ABSTRACT

A three-dimensional damage model was established combined with statistical mechanics to simulate failure process of heterogeneous rocks. The heterogeneities on mesoscopic scale were considered by assigning element mechanical properties randomly by following a certain statistical distribution function. It was assumed that each element kept elastic before reaching to the failure threshold, and it may fail in either in tensile failure mode or shear failure mode according to a shear failure criterion combined with a tension cut-off. Uniaxial compression test, uniaxial tension test, three bending test and conventional triaxial compression test are carried out to calibrate the model.
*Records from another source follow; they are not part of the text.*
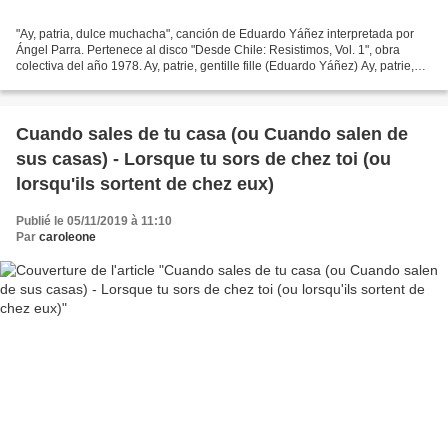
"Ay, patria, dulce muchacha", canción de Eduardo Yáñez interpretada por
Ángel Parra. Pertenece al disco "Desde Chile: Resistimos, Vol. 1", obra
colectiva del año 1978. Ay, patrie, gentille fille (Eduardo Yáñez) Ay, patrie,
gentille fille que tu as des...
Cuando sales de tu casa (ou Cuando salen de
sus casas) - Lorsque tu sors de chez toi (ou
lorsqu'ils sortent de chez eux)
Publié le 05/11/2019 à 11:10
Par
caroleone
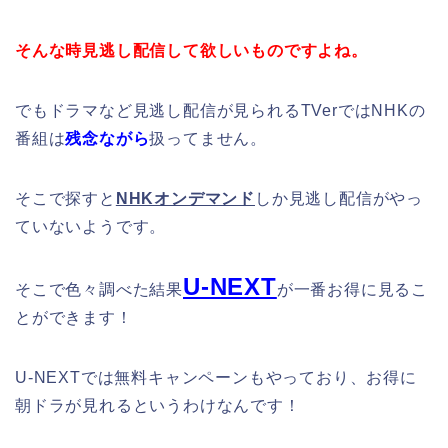
そんな時見逃し配信して欲しいものですよね。
でもドラマなど見逃し配信が見られるTVerではNHKの
番組は
残念ながら
扱ってません。
そこで探すと
NHKオンデマンド
しか見逃し配信がやっ
ていないようです。
U-NEXT
そこで色々調べた結果
が一番お得に見るこ
とができます！
U-NEXTでは無料キャンペーンもやっており、お得に
朝ドラが見れるというわけなんです！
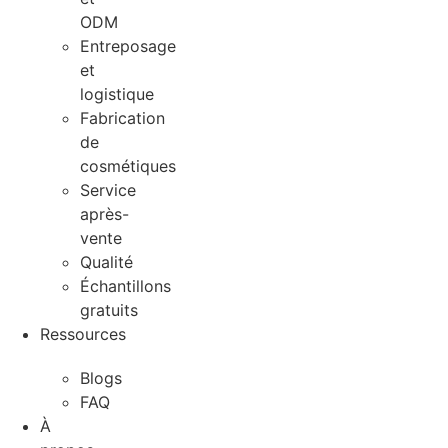
ODM
Entreposage
et
logistique
Fabrication
de
cosmétiques
Service
après-
vente
Qualité
Échantillons
gratuits
Ressources
Blogs
FAQ
À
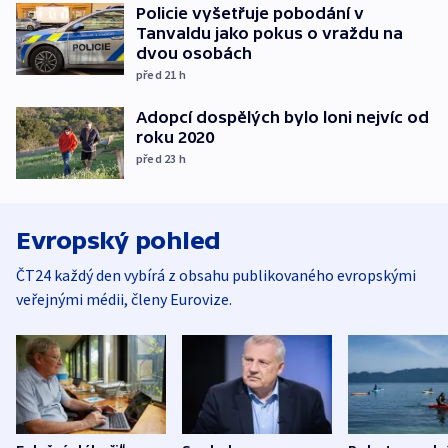
Policie vyšetřuje pobodání v
Tanvaldu jako pokus o vraždu na
dvou osobách
před 21
h
Adopcí dospělých bylo loni nejvíc od
roku 2020
před 23
h
Evropský pohled
ČT24 každý den vybírá z obsahu publikovaného evropskými
veřejnými médii, členy Eurovize.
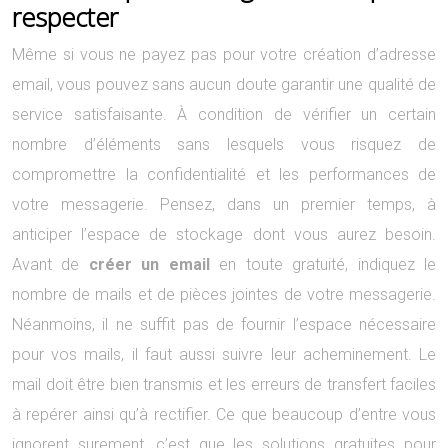
respecter
Même si vous ne payez pas pour votre création d’adresse
email, vous pouvez sans aucun doute garantir une qualité de
service satisfaisante. À condition de vérifier un certain
nombre d’éléments sans lesquels vous risquez de
compromettre la confidentialité et les performances de
votre messagerie. Pensez, dans un premier temps, à
anticiper l’espace de stockage dont vous aurez besoin.
Avant de
créer un email
en toute gratuité, indiquez le
nombre de mails et de pièces jointes de votre messagerie.
Néanmoins, il ne suffit pas de fournir l’espace nécessaire
pour vos mails, il faut aussi suivre leur acheminement. Le
mail doit être bien transmis et les erreurs de transfert faciles
à repérer ainsi qu’à rectifier. Ce que beaucoup d’entre vous
ignorent surement, c’est que les solutions gratuites pour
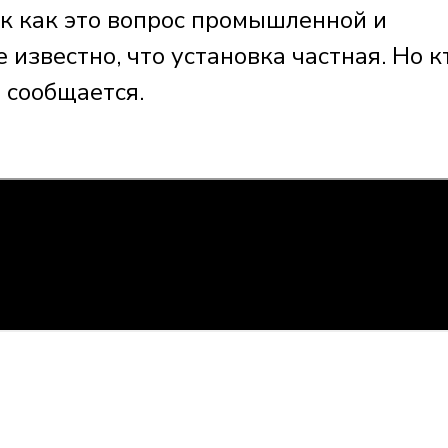
ак как это вопрос промышленной и
 известно, что установка частная. Но к
е сообщается.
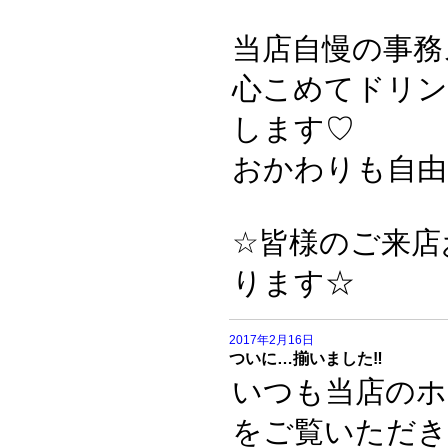
当店自慢の事務
心こめてドリン
します♡
おかわりも自由
☆皆様のご来店
ります☆
2017年2月16日
ついに…揃いました‼️
いつも当店のホ
をご覧いただ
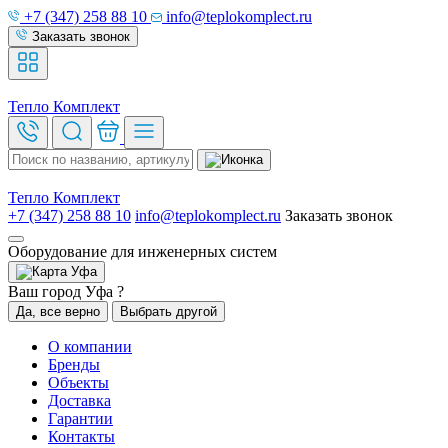
+7 (347) 258 88 10
info@teplokomplect.ru
Заказать звонок
Тепло
Комплект
Тепло
Комплект
+7 (347) 258 88 10
info@teplokomplect.ru
Заказать звонок
Оборудование для инженерных систем
Уфа
Ваш город Уфа ?
Да, все верно
Выбрать другой
О компании
Бренды
Объекты
Доставка
Гарантии
Контакты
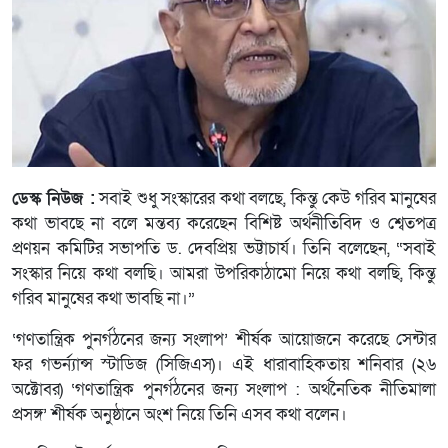
ডেস্ক নিউজ :
সবাই শুধু সংস্কারের কথা বলছে, কিন্তু কেউ গরিব মানুষের
কথা ভাবছে না বলে মন্তব্য করেছেন বিশিষ্ট অর্থনীতিবিদ ও শ্বেতপত্র
প্রণয়ন কমিটির সভাপতি ড. দেবপ্রিয় ভট্টাচার্য। তিনি বলেছেন, “সবাই
সংস্কার নিয়ে কথা বলছি। আমরা উপরিকাঠামো নিয়ে কথা বলছি, কিন্তু
গরিব মানুষের কথা ভাবছি না।”
‘গণতান্ত্রিক পুনর্গঠনের জন্য সংলাপ’ শীর্ষক আয়োজনে করেছে সেন্টার
ফর গভর্ন্যান্স স্টাডিজ (সিজিএস)। এই ধারাবাহিকতায় শনিবার (২৬
অক্টোবর) ‘গণতান্ত্রিক পুনর্গঠনের জন্য সংলাপ : অর্থনৈতিক নীতিমালা
প্রসঙ্গ’ শীর্ষক অনুষ্ঠানে অংশ নিয়ে তিনি এসব কথা বলেন।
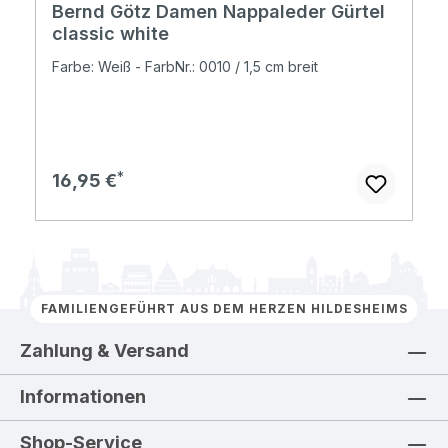
Bernd Götz Damen Nappaleder Gürtel
classic white
Farbe: Weiß - FarbNr.: 0010 / 1,5 cm breit
Regulärer Preis:
16,95 €
FAMILIENGEFÜHRT AUS DEM HERZEN HILDESHEIMS
Zahlung & Versand
Informationen
Shop-Service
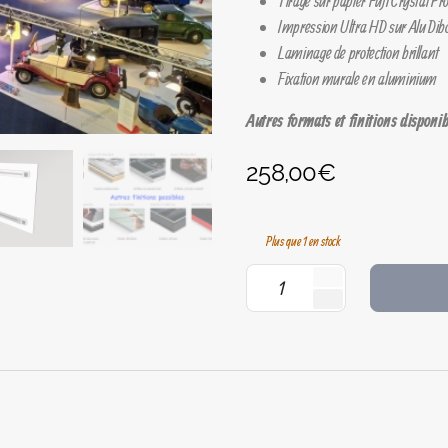
Tirage sur papier Fuji Crystal 
Impression Ultra HD sur Alu Di
Laminage de protection brillant
Fixation murale en aluminium
Autres formats et finitions disponib
258,00
€
Plus que 1 en stock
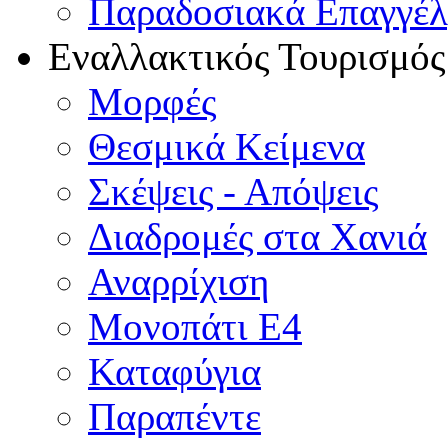
Παραδοσιακά Επαγγέ
Εναλλακτικός Τουρισμός
Μορφές
Θεσμικά Κείμενα
Σκέψεις - Απόψεις
Διαδρομές στα Χανιά
Αναρρίχιση
Μονοπάτι Ε4
Καταφύγια
Παραπέντε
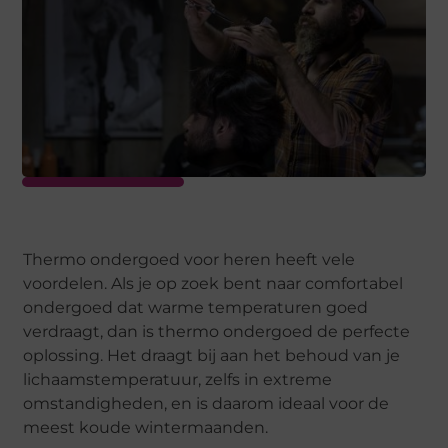
Thermo ondergoed voor heren heeft vele
voordelen. Als je op zoek bent naar comfortabel
ondergoed dat warme temperaturen goed
verdraagt, dan is thermo ondergoed de perfecte
oplossing. Het draagt bij aan het behoud van je
lichaamstemperatuur, zelfs in extreme
omstandigheden, en is daarom ideaal voor de
meest koude wintermaanden.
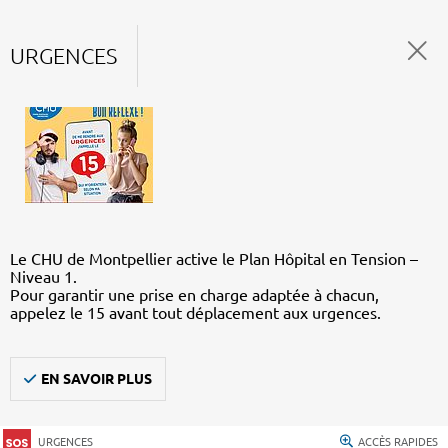
URGENCES
Le CHU de Montpellier active le Plan Hôpital en Tension –
Niveau 1.
Pour garantir une prise en charge adaptée à chacun,
appelez le 15 avant tout déplacement aux urgences.
EN SAVOIR PLUS
URGENCES
ACCÈS RAPIDES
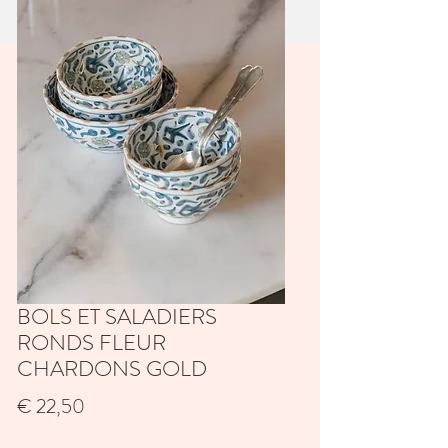
BOLS ET SALADIERS
RONDS FLEUR
CHARDONS GOLD
Prijs
€ 22,50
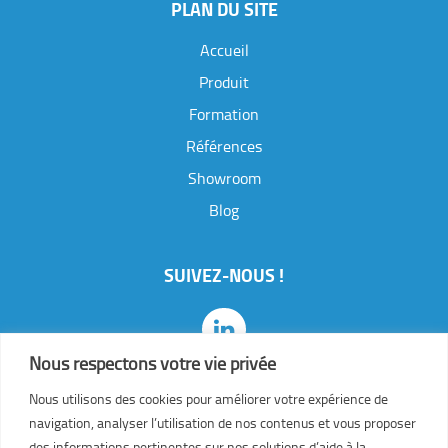
PLAN DU SITE
Accueil
Produit
Formation
Références
Showroom
J
e
Blog
s
o
u
SUIVEZ-NOUS !
h
a
i
t
Nous respectons votre vie privée
e
a
Nous utilisons des cookies pour améliorer votre expérience de
v
navigation, analyser l’utilisation de nos contenus et vous proposer
o
des informations pertinentes sur nos solutions d’aide à la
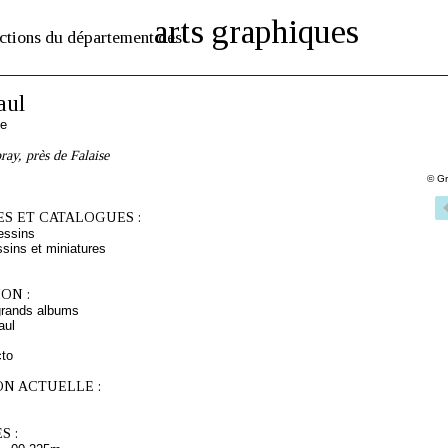
arts graphiques
ctions du département des
aul
se
ay, près de Falaise
© Gr
S ET CATALOGUES :
essins
sins et miniatures
ON :
grands albums
aul
cto
ON ACTUELLE :
S :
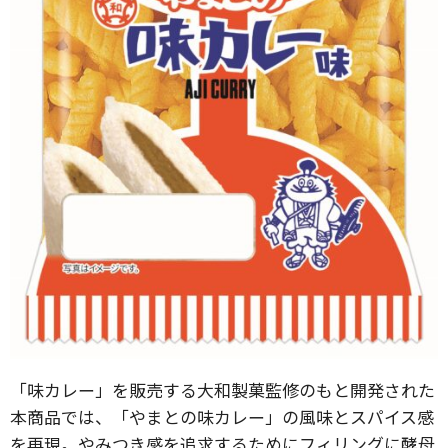
「味カレー」を販売する大和製菓監修のもと開発された
本商品では、「やまとの味カレー」の風味とスパイス感
を再現。やみつき感を追求するためにフィリングに酵母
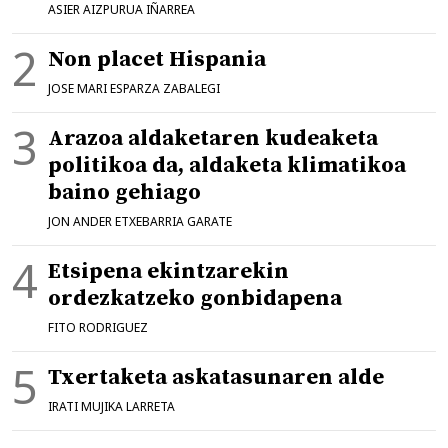
ASIER AIZPURUA IÑARREA
Non placet Hispania
JOSE MARI ESPARZA ZABALEGI
Arazoa aldaketaren kudeaketa
politikoa da, aldaketa klimatikoa
baino gehiago
JON ANDER ETXEBARRIA GARATE
Etsipena ekintzarekin
ordezkatzeko gonbidapena
FITO RODRIGUEZ
Txertaketa askatasunaren alde
IRATI MUJIKA LARRETA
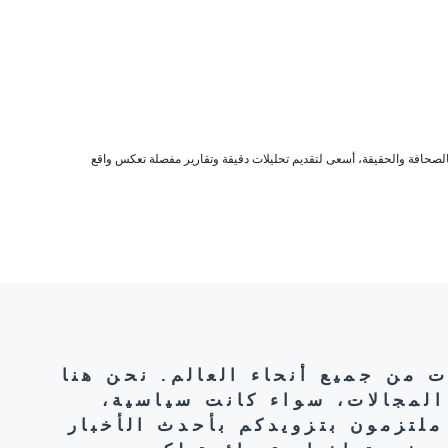
صحافة والحقيقة، أسعى لتقديم تحليلات دقيقة وتقارير مفصلة تعكس واقع
ت من جميع أنحاء العالم. نحن هنا
المجالات، سواء كانت سياسية،
ملتزمون بتزويدكم بأحدث الأخبار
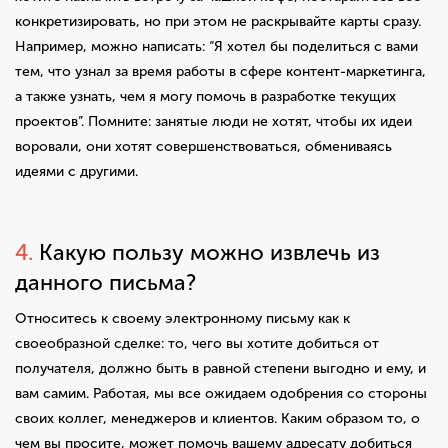
конкретизировать, но при этом не раскрывайте карты сразу.
Например, можно написать: “Я хотел бы поделиться с вами
тем, что узнал за время работы в сфере контент-маркетинга,
а также узнать, чем я могу помочь в разработке текущих
проектов”. Помните: занятые люди не хотят, чтобы их идеи
воровали, они хотят совершенствоваться, обмениваясь
идеями с другими.
4.
Какую пользу можно извлечь из
данного письма?
Относитесь к своему электронному письму как к
своеобразной сделке: то, чего вы хотите добиться от
получателя, должно быть в равной степени выгодно и ему, и
вам самим. Работая, мы все ожидаем одобрения со стороны
своих коллег, менеджеров и клиентов. Каким образом то, о
чем вы просите, может помочь вашему адресату добиться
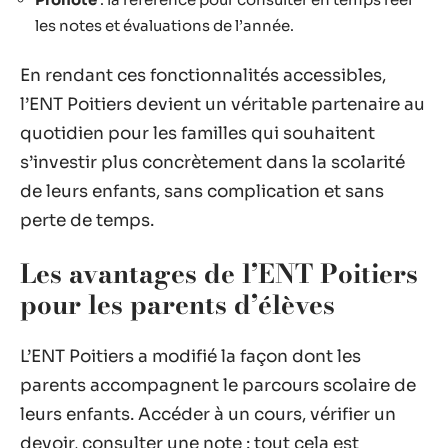
les notes et évaluations de l’année.
En rendant ces fonctionnalités accessibles,
l’ENT Poitiers devient un véritable partenaire au
quotidien pour les familles qui souhaitent
s’investir plus concrètement dans la scolarité
de leurs enfants, sans complication et sans
perte de temps.
Les avantages de l’ENT Poitiers
pour les parents d’élèves
L’ENT Poitiers a modifié la façon dont les
parents accompagnent le parcours scolaire de
leurs enfants. Accéder à un cours, vérifier un
devoir, consulter une note : tout cela est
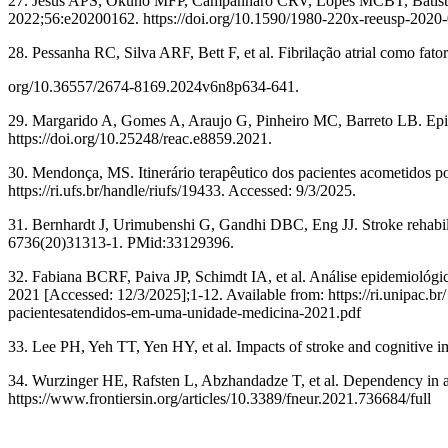
27. Jesus APS, Okuno MFP, Campanharo CRV, Lopes MCBT, Batista RE
2022;56:e20200162. https://doi.org/10.1590/1980-220x-reeusp-202
28. Pessanha RC, Silva ARF, Bett F, et al. Fibrilação atrial como fato
org/10.36557/2674-8169.2024v6n8p634-641.
29. Margarido A, Gomes A, Araujo G, Pinheiro MC, Barreto LB. Epide
https://doi.org/10.25248/reac.e8859.2021.
30. Mendonça, MS. Itinerário terapêutico dos pacientes acometidos po
https://ri.ufs.br/handle/riufs/19433. Accessed: 9/3/2025.
31. Bernhardt J, Urimubenshi G, Gandhi DBC, Eng JJ. Stroke rehabili
6736(20)31313-1. PMid:33129396.
32. Fabiana BCRF, Paiva JP, Schimdt IA, et al. Análise epidemiológi
2021 [Accessed: 12/3/2025];1-12. Available from: https://ri.unipac.b
pacientesatendidos-em-uma-unidade-medicina-2021.pdf
33. Lee PH, Yeh TT, Yen HY, et al. Impacts of stroke and cognitive im
34. Wurzinger HE, Rafsten L, Abzhandadze T, et al. Dependency in activ
https://www.frontiersin.org/articles/10.3389/fneur.2021.736684/full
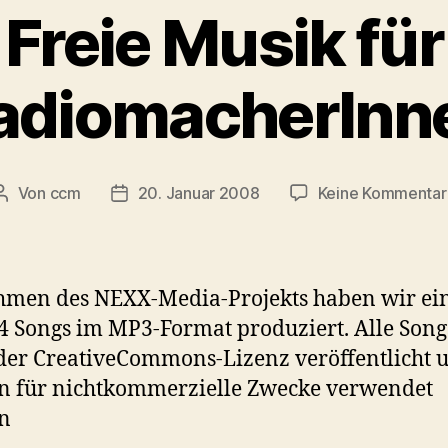
Freie Musik für
adiomacherInn
Von
ccm
20. Januar 2008
Keine Kommentar
Beitragsautor
Veröffentlichungsdatum
hmen des NEXX-Media-Projekts haben wir ei
4 Songs im MP3-Format produziert. Alle Song
der CreativeCommons-Lizenz veröffentlicht 
n für nichtkommerzielle Zwecke verwendet
n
The simulated crack initiation and propagation as well as the whole progressive fracture process are compared with the theoretical results, the experimental observations and other numerical simulation results. It can be found that heterogeneity plays an important role in rock failure process. Numerical tests for the typical mechanical experiments also indicate the developed damage model is a valuable numerical tool for research on the rock failure progressive fracture.

1.
Introduction

Analysis of a wide range of problems in rock mechanics and engineering requires knowledge of the failure process in rock. This includes tunnel design, rock slope design and other engineering applications as well as geophysical problems such as earthquake prediction. Though experimental observations have provided a great deal of insight into the complicated failure process, the mechanism of rock fracture under mechanical loading, the details of the failure mechanisms, including the microfracture initiation, propagation, and coalescence, is not fully understood. Rocks are non-transparent and it is difficult to trace the propagation of the rock fracture and fragmentation within the rock. The evolution of the fracture progressive process cannot be successively and visually shown in experimental observations. Besides, it is too expensive to conduct a large number of experiments. On one hand, real fracture processes are 3D and not 2D, and the problems encountered in rock mechanics and engineering are almost all three dimensional to some extent. On the other hand, the two-dimensional analysis is intrinsically limited. There are many loading cases which cannot be simulated in 2D (for instance biaxial loading cases which fail out of plane, or triaxial tests), and even for those which can, it would be desirable to evaluate the importance of the three-dimensional effect because, strictly speaking, 2D calculations would correspond to arrangements of aggregates or particles of prismatic shape in the third dimension [1]. Further, tension experiments on concrete have shown that the fracture process is rarely uniform in the third direction, since cracks generally propagate from one corner, rather than uniformly through the entire depth of a specimen [2]. In addition, neither in plane strain nor in axisymmetric triaxial loading conditions can the intermediate principal stress be taken into consideration. RFPA2D have been successfully used to model the failure of brittle materials and the associated microseismicities. The work presented in this paper is the further study of the work of RFPA2D. and the mesoscopic elastic damage model.